# Will vacation ever get here??



## trueblue (Jan 22, 2008)

OK...so you guys ever had one of those weeks? You know the kind where NOTHING, and I mean nothing, seems to go well? I'm leaving for the beach Saturday for a week of rest and relaxation (yes...I'm taking a babysitter with me!!:whoo, but man...this week has been a nightmare! Work has been crazy...unrealistic expectations from incompetent people. I banged my car into a post leaving my daughter's kindergarten graduation yesterday. My mother-in-law is now coming on vacation with me :frusty:. I had a mammogram Tuesday. The adorable petflys carrier that I ordered for Cricket's car ride to the beach isn't coming in until 2 days AFTER I leave. And to top it all off...we are officially watching the first tropical system of the season which is forecast to become at least a tropical storm in the Carribbean, moving thru the Gulf of Mexico, into guess where? MY BEACH VACATION!! Good lord, I need a drink!

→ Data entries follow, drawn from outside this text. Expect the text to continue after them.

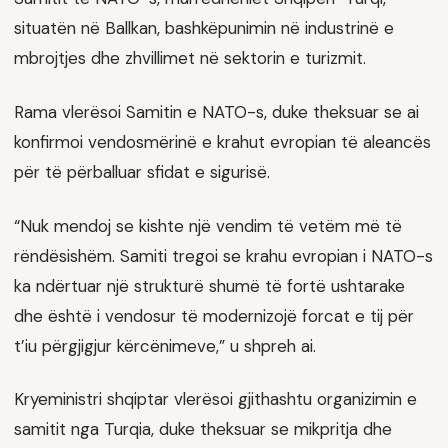
situatën në Ballkan, bashkëpunimin në industrinë e
mbrojtjes dhe zhvillimet në sektorin e turizmit.
Rama vlerësoi Samitin e NATO-s, duke theksuar se ai
konfirmoi vendosmërinë e krahut evropian të aleancës
për të përballuar sfidat e sigurisë.
“Nuk mendoj se kishte një vendim të vetëm më të
rëndësishëm. Samiti tregoi se krahu evropian i NATO-s
ka ndërtuar një strukturë shumë të fortë ushtarake
dhe është i vendosur të modernizojë forcat e tij për
t’iu përgjigjur kërcënimeve,” u shpreh ai.
Kryeministri shqiptar vlerësoi gjithashtu organizimin e
samitit nga Turqia, duke theksuar se mikpritja dhe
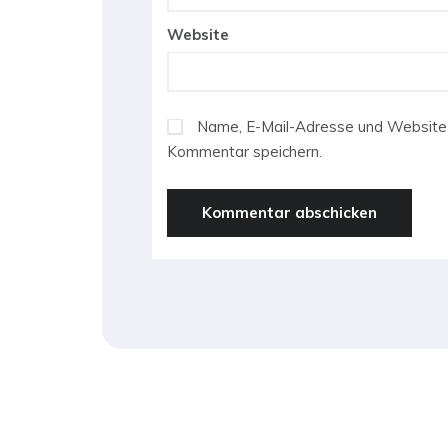
Website
Name, E-Mail-Adresse und Website 
Kommentar speichern.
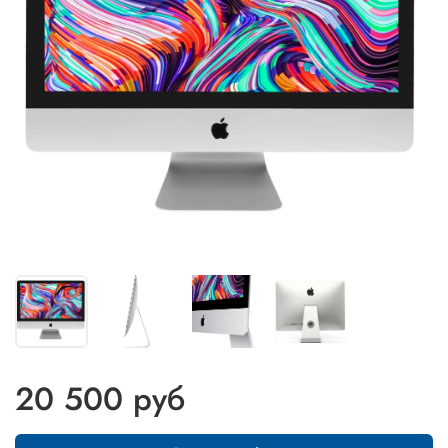
20 500 руб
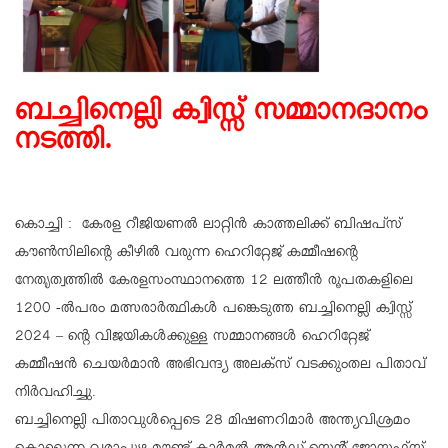
ബച്ചിനെല്ലി ക്വിസ്സ് സമ്മാനദാനം
നടത്തി.
കൊച്ചി : കേരള റീജിയണല്‍ ലാറ്റിന്‍ കാത്തലിക്ക് ബിഷപ്‌സ്
കൗണ്‍സിലിന്റെ കീഴില്‍ വരുന്ന ഹെറിറ്റേജ് കമ്മീഷന്റെ
നേതൃത്വത്തില്‍ കേരളസംസ്ഥാനത്തെ 12 ലത്തീന്‍ രൂപതകളിലെ
1200 -ല്‍പരം മത്സരാര്‍ത്ഥികള്‍ പങ്കെടുത്ത ബച്ചിനെല്ലി ക്വിസ്സ്
2024 – ന്റെ വിജയികള്‍ക്കുള്ള സമ്മാനങ്ങള്‍ ഹെറിറ്റേജ്
കമ്മീഷന്‍ ചെയര്‍മാന്‍ അഭിവന്ദ്യ അലക്‌സ് വടക്കുംതല പിതാവ്
നിര്‍വഹിച്ചു.
ബച്ചിനെല്ലി പിതാവുള്‍പ്പെടെ 28 മിഷണറിമാര്‍ അന്ത്യവിശ്രമം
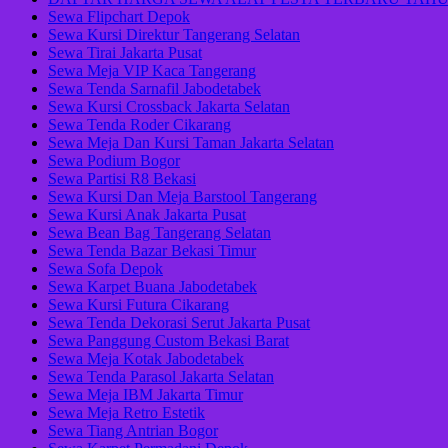
Sewa Flipchart Depok
Sewa Kursi Direktur Tangerang Selatan
Sewa Tirai Jakarta Pusat
Sewa Meja VIP Kaca Tangerang
Sewa Tenda Sarnafil Jabodetabek
Sewa Kursi Crossback Jakarta Selatan
Sewa Tenda Roder Cikarang
Sewa Meja Dan Kursi Taman Jakarta Selatan
Sewa Podium Bogor
Sewa Partisi R8 Bekasi
Sewa Kursi Dan Meja Barstool Tangerang
Sewa Kursi Anak Jakarta Pusat
Sewa Bean Bag Tangerang Selatan
Sewa Tenda Bazar Bekasi Timur
Sewa Sofa Depok
Sewa Karpet Buana Jabodetabek
Sewa Kursi Futura Cikarang
Sewa Tenda Dekorasi Serut Jakarta Pusat
Sewa Panggung Custom Bekasi Barat
Sewa Meja Kotak Jabodetabek
Sewa Tenda Parasol Jakarta Selatan
Sewa Meja IBM Jakarta Timur
Sewa Meja Retro Estetik
Sewa Tiang Antrian Bogor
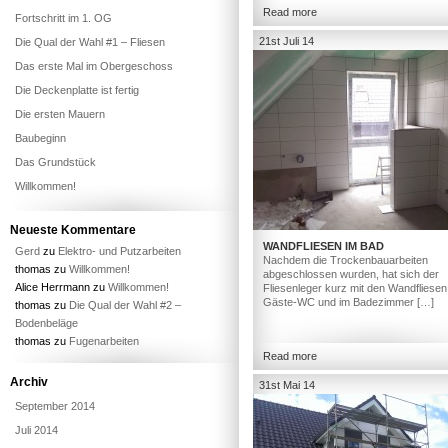
Read more
Fortschritt im 1. OG
21st Juli 14
Die Qual der Wahl #1 – Fliesen
Das erste Mal im Obergeschoss
Die Deckenplatte ist fertig
Die ersten Mauern
Baubeginn
Das Grundstück
Willkommen!
Neueste Kommentare
WANDFLIESEN IM BAD
Gerd
zu
Elektro- und Putzarbeiten
Nachdem die Trockenbauarbeiten
thomas
zu
Willkommen!
abgeschlossen wurden, hat sich der
Alice Herrmann
zu
Willkommen!
Fliesenleger kurz mit den Wandfliesen
Gäste-WC und im Badezimmer […]
thomas
zu
Die Qual der Wahl #2 –
Bodenbeläge
thomas
zu
Fugenarbeiten
Read more
Archiv
31st Mai 14
September 2014
Juli 2014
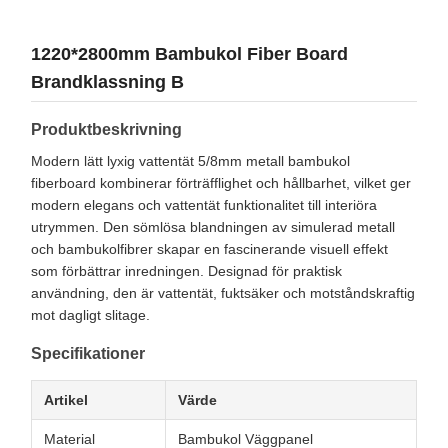
1220*2800mm Bambukol Fiber Board
Brandklassning B
Produktbeskrivning
Modern lätt lyxig vattentät 5/8mm metall bambukol
fiberboard kombinerar förträfflighet och hållbarhet, vilket ger
modern elegans och vattentät funktionalitet till interiöra
utrymmen. Den sömlösa blandningen av simulerad metall
och bambukolfibrer skapar en fascinerande visuell effekt
som förbättrar inredningen. Designad för praktisk
användning, den är vattentät, fuktsäker och motståndskraftig
mot dagligt slitage.
Specifikationer
Artikel
Värde
Material
Bambukol Väggpanel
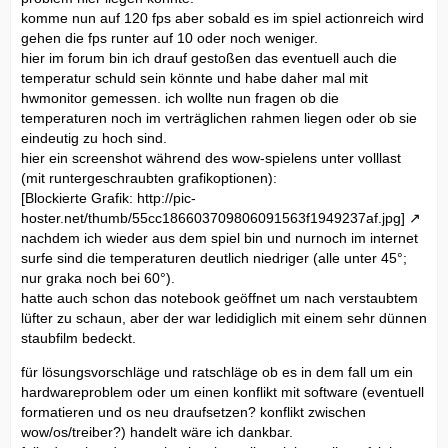
komme nun auf 120 fps aber sobald es im spiel actionreich wird
gehen die fps runter auf 10 oder noch weniger.
hier im forum bin ich drauf gestoßen das eventuell auch die
temperatur schuld sein könnte und habe daher mal mit
hwmonitor gemessen. ich wollte nun fragen ob die
temperaturen noch im verträglichen rahmen liegen oder ob sie
eindeutig zu hoch sind.
hier ein screenshot während des wow-spielens unter volllast
(mit runtergeschraubten grafikoptionen):
[Blockierte Grafik: http://pic-
hoster.net/thumb/55cc186603709806091563f1949237af.jpg]
nachdem ich wieder aus dem spiel bin und nurnoch im internet
surfe sind die temperaturen deutlich niedriger (alle unter 45°;
nur graka noch bei 60°).
hatte auch schon das notebook geöffnet um nach verstaubtem
lüfter zu schaun, aber der war ledidiglich mit einem sehr dünnen
staubfilm bedeckt.
für lösungsvorschläge und ratschläge ob es in dem fall um ein
hardwareproblem oder um einen konflikt mit software (eventuell
formatieren und os neu draufsetzen? konflikt zwischen
wow/os/treiber?) handelt wäre ich dankbar.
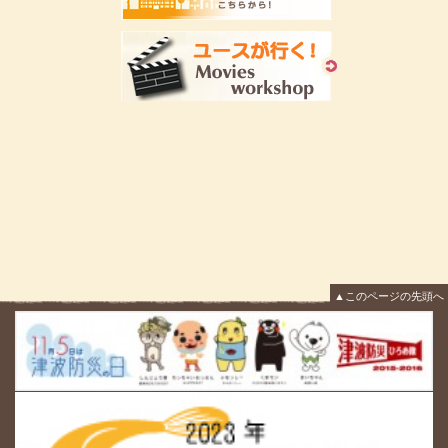
▲このページの先頭へ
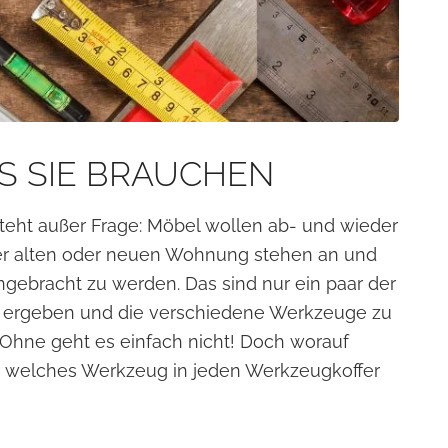
S SIE BRAUCHEN
eht außer Frage: Möbel wollen ab- und wieder
er alten oder neuen Wohnung stehen an und
ngebracht zu werden. Das sind nur ein paar der
s ergeben und die verschiedene Werkzeuge zu
 Ohne geht es einfach nicht! Doch worauf
, welches Werkzeug in jeden Werkzeugkoffer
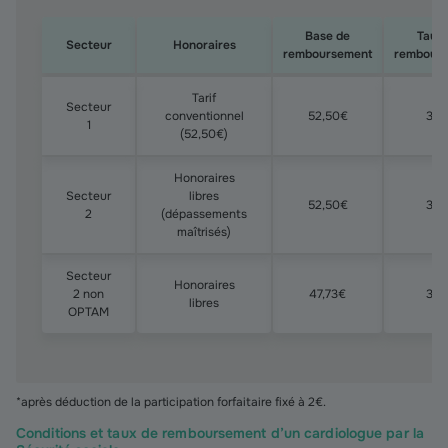
Base de
Taux 
Secteur
Honoraires
remboursement
rembour
Prix et remboursements selon le secteur du cardiologu
Tarif
Secteur
conventionnel
52,50€
30
1
(52,50€)
Honoraires
Secteur
libres
52,50€
30
2
(dépassements
maîtrisés)
Secteur
Honoraires
2 non
47,73€
30
libres
OPTAM
*après déduction de la participation forfaitaire fixé à 2€.
Conditions et taux de remboursement d’un cardiologue par la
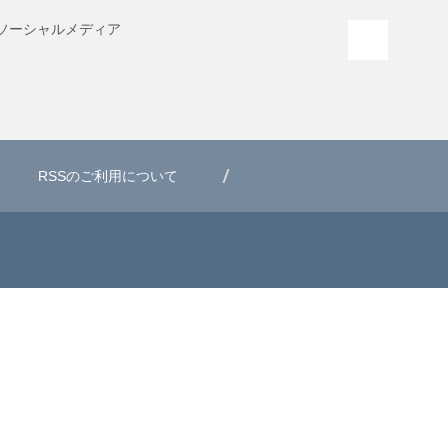
ソーシャル
メディア
PAGE T
RSSのご利用について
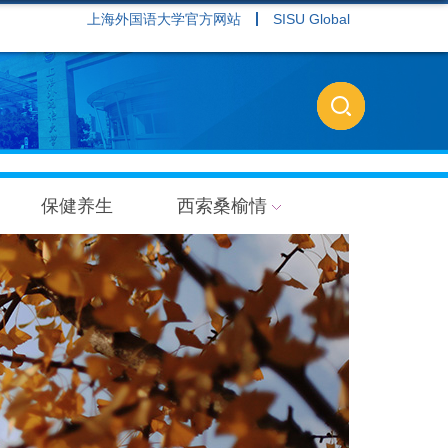
上海外国语大学官方网站
SISU Global
保健养生
西索桑榆情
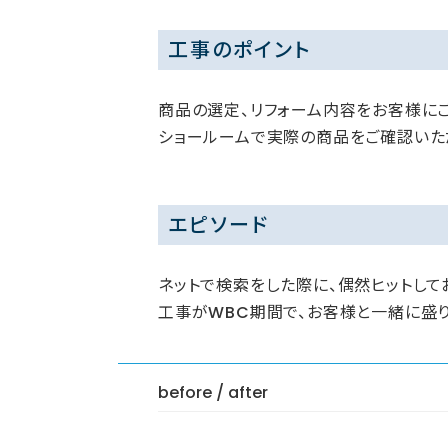
工事のポイント
商品の選定、リフォーム内容をお客様に
ショールームで実際の商品をご確認いた
エピソード
ネットで検索をした際に、偶然ヒットして
工事がWBC期間で、お客様と一緒に盛
before / after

Whew. Thanks for letting me vent.


----------



## Me&2Girls (May 11, 2007)

Kim, you do need a drink. A banged up car, a child off of school, a mother-in-law on vacation with you, a topical storm at your vacation spot. Good lord girl, you need more than a drink you need a whole bottle.

Have a great time!


----------



## Doggie Nut (Oct 20, 2006)

You probably aren't old enough to remember those old Calgon commercials...."Calgon....take me away".......believe me when you've had one of THOSE weeks it takes a whole lot more than calgon!! Hope things even out so you can enjoy your much deserved vacation!


----------



## Posh's Mom (Dec 20, 2007)

Oh I can't believe it's going to take so long to get your carrier. Have they sent it already? When do you leave? I would email them and let them know you are off on vacation and need it desperately! ****. The accident in the lot sounds like something I would totally do. Hope your weekend is going well.


----------



## marjrc (Jan 13, 2007)

Oh dear Kim! Poor you! What a week. I hope that storm bypasses your spot completely yet still leaves some clear skies for you to enjoy. As to the MIL, well...... bless your heart. :biggrin1:


----------